Georgian privatization law lacks transparency
13 March, 2014
Georgian privatization law lacks transparency
The law on privatization related procedures is still far from being perfect which makes the process non-transparent and the results less available for publishing. This is the message sent by non-governmental watchdog Green Alternative in its most recent report “Aggressive Privatization Policy or ‘the Georgian Way of Privatization-2,” aired on 28 February.
According to Nino Gujaraidze, Executive Director of Green Alternative, the law regulating privatization procedures as well as the implementation of the obligations assumed by investors underwent multiple amendments
during the last two decades though it appears to be as ineffective as ever. Georgia approved the law on privatization in 1997 and 34 amendments were made to the law until 2010 when the regulation was reformed into the law on Sate Property. Starting from 2010, 22 more changes were made up to this day although none of them insured more transparency in the privatization process.
“I mean the entire process starts from the day the decision on property divesture, including the contract conclusion and access to the information on implementation the assumed terms, is made,” Gujaraidze said during the presentation of the report. According to her, the changes were mainly aimed to enhance the number of property slated for the privatization while they were not the result of public consensus. The privatization regulation does not envisage public inclusion during the decision-making process. To get access to privatization related information remains complicated, which sometimes creates funny incidents such as the Ministry of Economy denying existence of a contract that is in fact published on the website of the Public Registry. To withhold information about the impact on the environment, the Ministry of Economy once denied that water is a part of the environment, Irakli Macharashvili, Coordinator of the Bio-diversity program at Green Alternative, elaborated.
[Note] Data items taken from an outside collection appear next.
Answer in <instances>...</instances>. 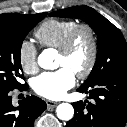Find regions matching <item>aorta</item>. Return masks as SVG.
Wrapping results in <instances>:
<instances>
[{"label": "aorta", "mask_w": 127, "mask_h": 127, "mask_svg": "<svg viewBox=\"0 0 127 127\" xmlns=\"http://www.w3.org/2000/svg\"><path fill=\"white\" fill-rule=\"evenodd\" d=\"M38 64L43 69H52L53 58L48 50H44L38 56ZM56 112H57V117L60 120L68 121L73 118L74 108L69 103H61L60 105H58Z\"/></svg>", "instance_id": "obj_1"}]
</instances>
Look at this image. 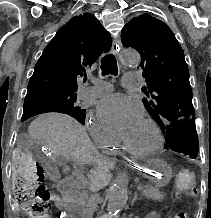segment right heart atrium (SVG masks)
<instances>
[{
  "label": "right heart atrium",
  "mask_w": 211,
  "mask_h": 218,
  "mask_svg": "<svg viewBox=\"0 0 211 218\" xmlns=\"http://www.w3.org/2000/svg\"><path fill=\"white\" fill-rule=\"evenodd\" d=\"M88 129L94 142L99 147H105L114 141L109 132L92 118L88 120Z\"/></svg>",
  "instance_id": "1"
}]
</instances>
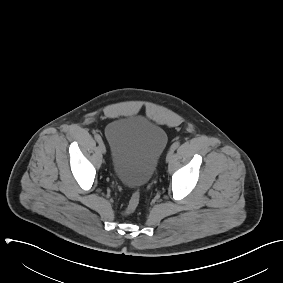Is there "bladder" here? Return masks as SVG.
Segmentation results:
<instances>
[{
	"label": "bladder",
	"instance_id": "obj_1",
	"mask_svg": "<svg viewBox=\"0 0 283 283\" xmlns=\"http://www.w3.org/2000/svg\"><path fill=\"white\" fill-rule=\"evenodd\" d=\"M105 135L115 177L129 187L146 185L166 149V131L144 117L132 116L110 122Z\"/></svg>",
	"mask_w": 283,
	"mask_h": 283
}]
</instances>
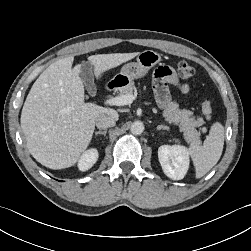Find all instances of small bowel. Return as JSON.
<instances>
[{
  "label": "small bowel",
  "mask_w": 251,
  "mask_h": 251,
  "mask_svg": "<svg viewBox=\"0 0 251 251\" xmlns=\"http://www.w3.org/2000/svg\"><path fill=\"white\" fill-rule=\"evenodd\" d=\"M168 85L177 87L183 94L190 92V86L180 82L172 68L168 66L159 67L154 73L153 87L156 99L161 106H165L169 101Z\"/></svg>",
  "instance_id": "small-bowel-1"
}]
</instances>
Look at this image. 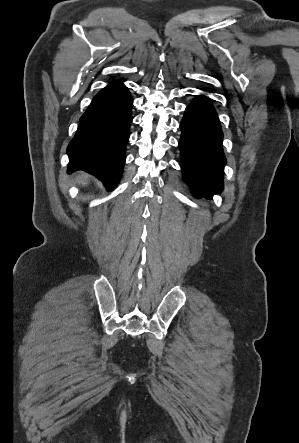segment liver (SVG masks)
Returning a JSON list of instances; mask_svg holds the SVG:
<instances>
[{"label": "liver", "mask_w": 299, "mask_h": 443, "mask_svg": "<svg viewBox=\"0 0 299 443\" xmlns=\"http://www.w3.org/2000/svg\"><path fill=\"white\" fill-rule=\"evenodd\" d=\"M89 180V175L87 173L81 172L77 177H76V182L80 185H86L88 183Z\"/></svg>", "instance_id": "obj_1"}]
</instances>
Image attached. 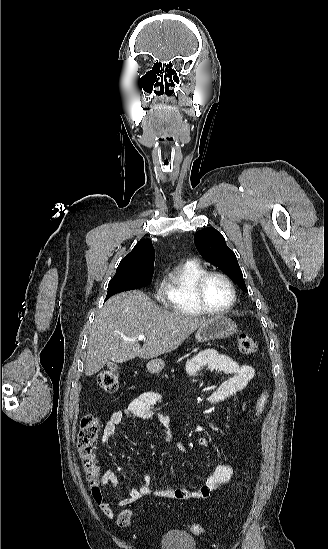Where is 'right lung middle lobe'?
Instances as JSON below:
<instances>
[{"mask_svg":"<svg viewBox=\"0 0 328 549\" xmlns=\"http://www.w3.org/2000/svg\"><path fill=\"white\" fill-rule=\"evenodd\" d=\"M154 261L143 262L129 268L116 271L108 284L106 300L112 295L146 286L151 283Z\"/></svg>","mask_w":328,"mask_h":549,"instance_id":"dd1d6c3e","label":"right lung middle lobe"}]
</instances>
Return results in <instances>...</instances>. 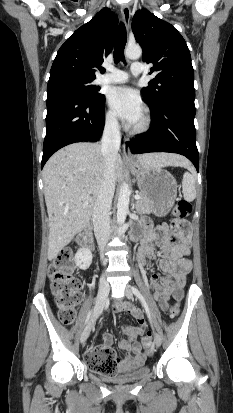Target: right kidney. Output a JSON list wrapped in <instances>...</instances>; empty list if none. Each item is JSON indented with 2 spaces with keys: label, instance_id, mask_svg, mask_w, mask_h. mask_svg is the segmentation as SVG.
<instances>
[{
  "label": "right kidney",
  "instance_id": "ca27d5eb",
  "mask_svg": "<svg viewBox=\"0 0 233 413\" xmlns=\"http://www.w3.org/2000/svg\"><path fill=\"white\" fill-rule=\"evenodd\" d=\"M74 260L77 267L86 270L92 263V253L88 248H81L76 252Z\"/></svg>",
  "mask_w": 233,
  "mask_h": 413
}]
</instances>
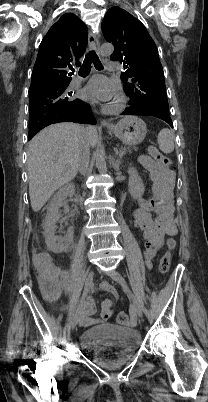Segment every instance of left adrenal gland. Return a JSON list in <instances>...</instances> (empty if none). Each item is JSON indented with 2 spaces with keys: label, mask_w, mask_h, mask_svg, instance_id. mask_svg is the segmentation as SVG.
Returning a JSON list of instances; mask_svg holds the SVG:
<instances>
[{
  "label": "left adrenal gland",
  "mask_w": 208,
  "mask_h": 402,
  "mask_svg": "<svg viewBox=\"0 0 208 402\" xmlns=\"http://www.w3.org/2000/svg\"><path fill=\"white\" fill-rule=\"evenodd\" d=\"M110 164L113 166L114 170H120L119 166L122 164L121 158H119V160H114V158H111Z\"/></svg>",
  "instance_id": "1"
}]
</instances>
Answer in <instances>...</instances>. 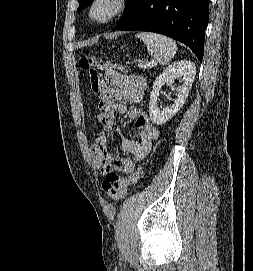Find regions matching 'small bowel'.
<instances>
[{"label":"small bowel","instance_id":"obj_1","mask_svg":"<svg viewBox=\"0 0 253 271\" xmlns=\"http://www.w3.org/2000/svg\"><path fill=\"white\" fill-rule=\"evenodd\" d=\"M105 76L107 82H104L99 75L102 88L96 94L97 120L104 131L95 134L91 153L100 173L107 178L112 173L117 175L130 173L135 164L147 156L153 142L159 136V130L151 123L145 111L139 108L127 111L128 103L141 101L146 88L145 80L141 76L125 75L115 69L105 71ZM126 113L134 121L138 140L121 138V150L129 156L124 157L118 153L113 159L108 151L106 132L112 129L115 115Z\"/></svg>","mask_w":253,"mask_h":271}]
</instances>
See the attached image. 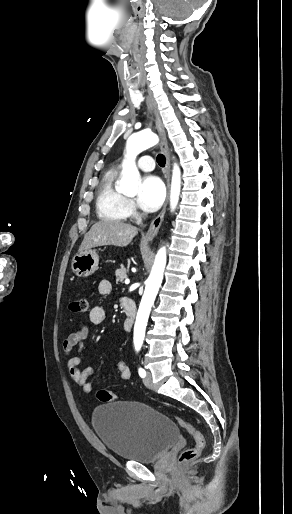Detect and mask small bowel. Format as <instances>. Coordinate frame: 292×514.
Segmentation results:
<instances>
[{
	"label": "small bowel",
	"instance_id": "1",
	"mask_svg": "<svg viewBox=\"0 0 292 514\" xmlns=\"http://www.w3.org/2000/svg\"><path fill=\"white\" fill-rule=\"evenodd\" d=\"M111 291L112 285L108 280H101L98 283V292L101 295H108ZM105 319L106 312L104 308L100 305L94 306L86 320H82L73 326L62 344L64 352L69 356L67 372L74 383L86 393H91L94 390L93 383L89 379L94 377L95 371L91 367H87L84 370L79 369L78 366L81 362L79 354L85 348L84 342L89 337L91 328L102 325ZM74 349H76L77 354L71 355ZM115 371L117 378L122 381H127L132 376L130 368L124 361H119L115 364Z\"/></svg>",
	"mask_w": 292,
	"mask_h": 514
}]
</instances>
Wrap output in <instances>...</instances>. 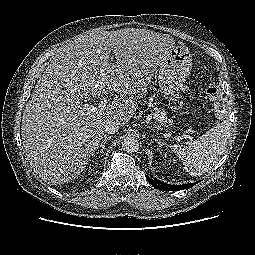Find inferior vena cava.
Returning <instances> with one entry per match:
<instances>
[{"mask_svg":"<svg viewBox=\"0 0 255 255\" xmlns=\"http://www.w3.org/2000/svg\"><path fill=\"white\" fill-rule=\"evenodd\" d=\"M104 130L108 134H115L119 130V124L116 121H108L105 124Z\"/></svg>","mask_w":255,"mask_h":255,"instance_id":"inferior-vena-cava-1","label":"inferior vena cava"}]
</instances>
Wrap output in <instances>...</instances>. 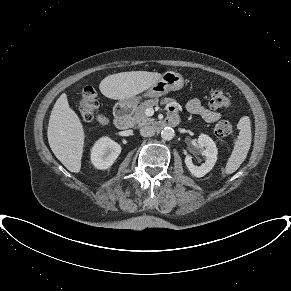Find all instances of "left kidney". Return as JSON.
<instances>
[{
    "label": "left kidney",
    "mask_w": 291,
    "mask_h": 291,
    "mask_svg": "<svg viewBox=\"0 0 291 291\" xmlns=\"http://www.w3.org/2000/svg\"><path fill=\"white\" fill-rule=\"evenodd\" d=\"M198 143L206 157L205 163H202L200 166L194 165L192 156L188 154L185 157V164L193 176L200 178L205 176L214 167L218 151L215 142L206 134L199 135Z\"/></svg>",
    "instance_id": "1"
}]
</instances>
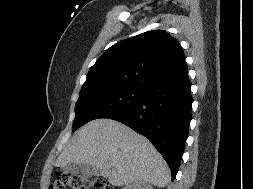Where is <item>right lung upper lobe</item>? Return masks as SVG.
<instances>
[{
	"label": "right lung upper lobe",
	"mask_w": 253,
	"mask_h": 189,
	"mask_svg": "<svg viewBox=\"0 0 253 189\" xmlns=\"http://www.w3.org/2000/svg\"><path fill=\"white\" fill-rule=\"evenodd\" d=\"M188 78L179 42L163 30L122 40L107 49L90 68L80 93L109 86L148 90Z\"/></svg>",
	"instance_id": "1"
}]
</instances>
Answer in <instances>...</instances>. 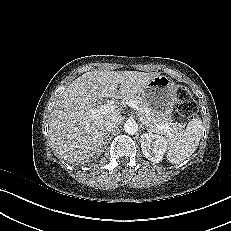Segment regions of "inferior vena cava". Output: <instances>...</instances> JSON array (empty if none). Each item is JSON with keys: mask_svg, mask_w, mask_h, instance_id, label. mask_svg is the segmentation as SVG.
<instances>
[{"mask_svg": "<svg viewBox=\"0 0 231 231\" xmlns=\"http://www.w3.org/2000/svg\"><path fill=\"white\" fill-rule=\"evenodd\" d=\"M121 122L119 118H112L106 121L105 127L107 131H113Z\"/></svg>", "mask_w": 231, "mask_h": 231, "instance_id": "inferior-vena-cava-1", "label": "inferior vena cava"}]
</instances>
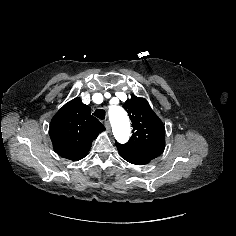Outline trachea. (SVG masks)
<instances>
[{
	"mask_svg": "<svg viewBox=\"0 0 236 236\" xmlns=\"http://www.w3.org/2000/svg\"><path fill=\"white\" fill-rule=\"evenodd\" d=\"M93 115L101 120L105 118L106 112L103 109H97Z\"/></svg>",
	"mask_w": 236,
	"mask_h": 236,
	"instance_id": "trachea-1",
	"label": "trachea"
}]
</instances>
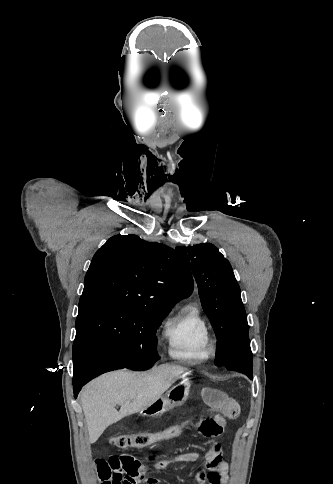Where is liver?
Instances as JSON below:
<instances>
[{"label":"liver","instance_id":"obj_1","mask_svg":"<svg viewBox=\"0 0 333 484\" xmlns=\"http://www.w3.org/2000/svg\"><path fill=\"white\" fill-rule=\"evenodd\" d=\"M186 371L181 366L161 364L145 372H109L89 382L81 392V405L90 442H96L111 424L149 408ZM116 404L121 406L119 412Z\"/></svg>","mask_w":333,"mask_h":484}]
</instances>
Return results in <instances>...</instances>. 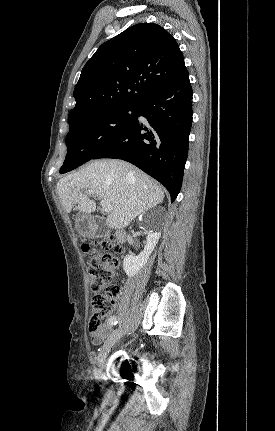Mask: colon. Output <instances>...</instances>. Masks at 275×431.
I'll list each match as a JSON object with an SVG mask.
<instances>
[{
  "label": "colon",
  "mask_w": 275,
  "mask_h": 431,
  "mask_svg": "<svg viewBox=\"0 0 275 431\" xmlns=\"http://www.w3.org/2000/svg\"><path fill=\"white\" fill-rule=\"evenodd\" d=\"M101 251L96 252L90 245L85 244L83 250L90 254L89 258V282L95 295L92 298V315L89 323V332L95 336L106 329L109 316L115 306V299L119 294V288L111 285L110 281L115 276L119 266L116 254L110 253L114 249L120 252L109 236H104L98 242ZM104 290V293L99 291Z\"/></svg>",
  "instance_id": "obj_1"
}]
</instances>
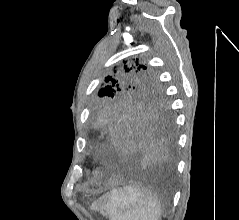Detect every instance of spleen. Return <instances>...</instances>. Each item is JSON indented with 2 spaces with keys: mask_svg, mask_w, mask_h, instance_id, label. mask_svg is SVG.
<instances>
[{
  "mask_svg": "<svg viewBox=\"0 0 239 220\" xmlns=\"http://www.w3.org/2000/svg\"><path fill=\"white\" fill-rule=\"evenodd\" d=\"M95 209L110 220H161L157 196L134 186L112 189L99 199Z\"/></svg>",
  "mask_w": 239,
  "mask_h": 220,
  "instance_id": "1",
  "label": "spleen"
}]
</instances>
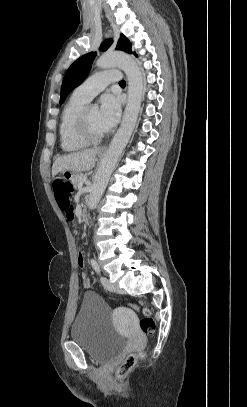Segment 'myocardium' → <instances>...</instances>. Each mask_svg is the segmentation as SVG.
I'll return each instance as SVG.
<instances>
[{
    "label": "myocardium",
    "mask_w": 247,
    "mask_h": 407,
    "mask_svg": "<svg viewBox=\"0 0 247 407\" xmlns=\"http://www.w3.org/2000/svg\"><path fill=\"white\" fill-rule=\"evenodd\" d=\"M89 107H84L78 117H77V122H76V127L79 135L89 143H94L98 142L102 139H104L108 134L109 130L103 132V133H94L87 120V110Z\"/></svg>",
    "instance_id": "myocardium-1"
}]
</instances>
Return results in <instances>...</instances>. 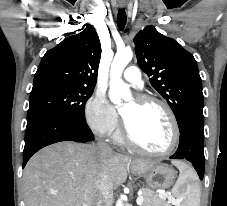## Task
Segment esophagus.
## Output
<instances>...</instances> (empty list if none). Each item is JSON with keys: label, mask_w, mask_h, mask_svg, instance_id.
<instances>
[{"label": "esophagus", "mask_w": 227, "mask_h": 206, "mask_svg": "<svg viewBox=\"0 0 227 206\" xmlns=\"http://www.w3.org/2000/svg\"><path fill=\"white\" fill-rule=\"evenodd\" d=\"M120 8H124L125 7V1L121 0L119 3Z\"/></svg>", "instance_id": "1"}]
</instances>
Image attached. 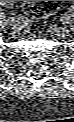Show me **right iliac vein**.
Here are the masks:
<instances>
[{
	"label": "right iliac vein",
	"mask_w": 74,
	"mask_h": 122,
	"mask_svg": "<svg viewBox=\"0 0 74 122\" xmlns=\"http://www.w3.org/2000/svg\"><path fill=\"white\" fill-rule=\"evenodd\" d=\"M12 30L14 31V32H16L17 31V24H12Z\"/></svg>",
	"instance_id": "obj_1"
}]
</instances>
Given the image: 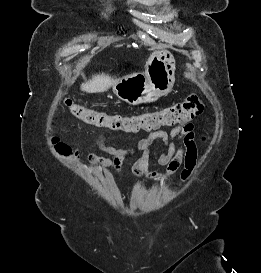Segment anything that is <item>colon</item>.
Wrapping results in <instances>:
<instances>
[{"label": "colon", "mask_w": 261, "mask_h": 273, "mask_svg": "<svg viewBox=\"0 0 261 273\" xmlns=\"http://www.w3.org/2000/svg\"><path fill=\"white\" fill-rule=\"evenodd\" d=\"M65 104L74 116L87 124L113 131L127 132L183 124L198 117L204 110L203 102L196 95H190L184 101L159 111L131 116L109 115L105 112L85 108L69 99ZM52 144L60 156L66 157L71 152V148L57 137L52 139Z\"/></svg>", "instance_id": "obj_1"}]
</instances>
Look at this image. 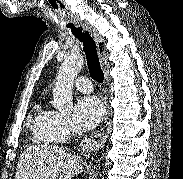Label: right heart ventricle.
<instances>
[{"mask_svg": "<svg viewBox=\"0 0 183 179\" xmlns=\"http://www.w3.org/2000/svg\"><path fill=\"white\" fill-rule=\"evenodd\" d=\"M52 113L53 111L44 108L39 103L34 107L33 113L30 116L29 126L41 142H49L52 140L48 128Z\"/></svg>", "mask_w": 183, "mask_h": 179, "instance_id": "obj_1", "label": "right heart ventricle"}]
</instances>
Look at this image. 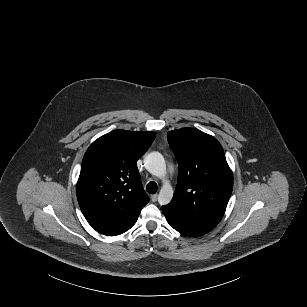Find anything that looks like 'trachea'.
<instances>
[{
	"label": "trachea",
	"mask_w": 307,
	"mask_h": 307,
	"mask_svg": "<svg viewBox=\"0 0 307 307\" xmlns=\"http://www.w3.org/2000/svg\"><path fill=\"white\" fill-rule=\"evenodd\" d=\"M146 191L150 194H155L157 192V183H155L154 181H150L146 185Z\"/></svg>",
	"instance_id": "obj_1"
}]
</instances>
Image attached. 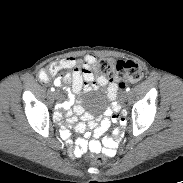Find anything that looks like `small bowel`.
<instances>
[{"instance_id": "small-bowel-1", "label": "small bowel", "mask_w": 183, "mask_h": 183, "mask_svg": "<svg viewBox=\"0 0 183 183\" xmlns=\"http://www.w3.org/2000/svg\"><path fill=\"white\" fill-rule=\"evenodd\" d=\"M95 64V56L88 54L82 59L68 57L52 62L48 66L47 69L54 70L55 75L62 70H72L71 74H67L63 78H57L54 81L56 86L62 87L68 93V98L60 104L53 117L54 121L61 125V136L64 139H68L70 136L67 126H72L76 132H85L92 135L93 139L91 141H88L85 137L78 138L75 141L74 146L71 148V153L74 156L80 157L87 150L95 153L103 151L108 160H113L116 157L115 150L122 138V128L128 125V120L124 117V108L118 102L111 101L108 103L103 116L94 119L91 114L84 112L80 101L75 98L82 91L88 93L98 89V87H107L106 91L110 98H114L117 94L118 86L116 83H109L107 78L94 75ZM67 80H71L70 88L65 86ZM49 81L43 82L47 83ZM62 111L66 113L63 114ZM112 124L117 127L113 136H105L104 134Z\"/></svg>"}]
</instances>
Green Alternative, majoring in environmental issues, worries that the possible impact on the environment is the last and most neglected point on the list of state requirements towards the investor companies. On the other hand, it is hard and frequently a vain effort to track down owners of the investor company who acquired assets of enterprises that may have a harmful impact on the environment. The list includes investors in hydro generation and distribution, water supply, ore exploring and processing enterprises like GeoPro Mining, which is involved in the gold, copper and quartz exploration processing industry; Georgian Manganese Limited, who owns the ferro-alloy plant in Zestaponi, the manganese mining industry in Chiatura and hydro plant cascade Vartsikhe; Georgian Industrial Group, who owns coal mines in Tkibuli and many more. Information on the owners of companies of either joint stock or limited responsibilities is unavailable. As a rule, owners are registered in offshore zones far from Georgia where even court cannot reach and/or identify the right person. This prevents legal procedures against the investors.
Information on how close the investors stick to the contracted obligations is beyond the public reach or hardly available, even if the contracts are defined as non-confidential by law. Green Alternative recommends authority to charge the State Audit Office of Georgia with research into the legality of the divested state property. Parliament should strengthen control on the way state structures now handle public information to prevent their latent secrecy. It is important to make an in-depth analysis on how legal these confidential contracts are. The controlling mechanism must be strengthened and become more effective through both comprehensive mandates and qualified personnel.